The original statement in the 2022 final rule put CMS and CPT® guidelines firmly on the same page, as both governing bodies called for a unit of +99292 to be reported after a critical care session reached the 75-minute threshold.

Then, the MPFS 2023 proposed rule came out in July 2022 and the final rule in December 2022, in which CMS reversed course. Per the final rule:

“We intended to state that CPT code 99292 could be billed after 104, not 75, or more cumulative total minutes were spent providing critical care. … our policy is that CPT code 99291 is reportable for the first 30-74 minutes of critical care services furnished to a patient on a given date. CPT code 99292 is reportable for additional, complete 30-minute time increments furnished to the same patient (74 + 30 = 104 minutes).”

Critical Care Claims Now More Payer-Specific

This makes coding for critical care more confusing and will put the onus on coders when deciding whether to report +99292, says Jill Young, CPC, CEDC, CIMC, owner of Young Medical Consulting in East Lansing, Michigan.

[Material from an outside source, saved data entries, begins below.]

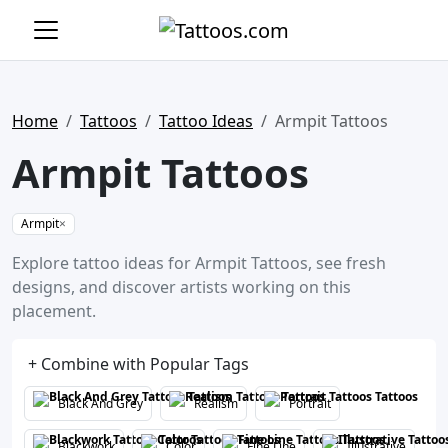
Home
Tattoos
Tattoo Ideas
Armpit Tattoos
Armpit Tattoos
Armpit
×
Explore tattoo ideas for Armpit Tattoos, see fresh
designs, and discover artists working on this
placement.
+ Combine with Popular Tags
Black And Grey
Realism
Portrait
Blackwork
Color
Fine Line
Illustrative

From now on, coders will need to ask “Where does time start?” for each +99292-eligible critical care encounter. “If you look at the CPT® codes, it’s 99291 for the first 30 to 74 minutes. At 75 minutes, you would report +99292 — but not for CMS,” Young says. When you’re reporting by the Medicare rules, you need 104 minutes to fulfill the full 30 minutes of the add-on code to report it. You can find a table outlining the AMA CPT® time guidelines in the critical care guidelines that appear just before 99291 in the 2023 AMA CPT® code book.

So if you are considering +99292 there are miscoding risks that will come with the claim. Young recommends giving coders more power in order to streamline the critical care coding process and stay compliant. “Physicians need to give the [critical care] times to their billers and let the billers apply the rules,” Young explains.

This difference has the potential to be a big issue, especially on longer critical care claims. As Young states, “105 minutes to one payer is +99292 and +99292 x 2 to another payer. This has the potential to be an entire +99292 payment.”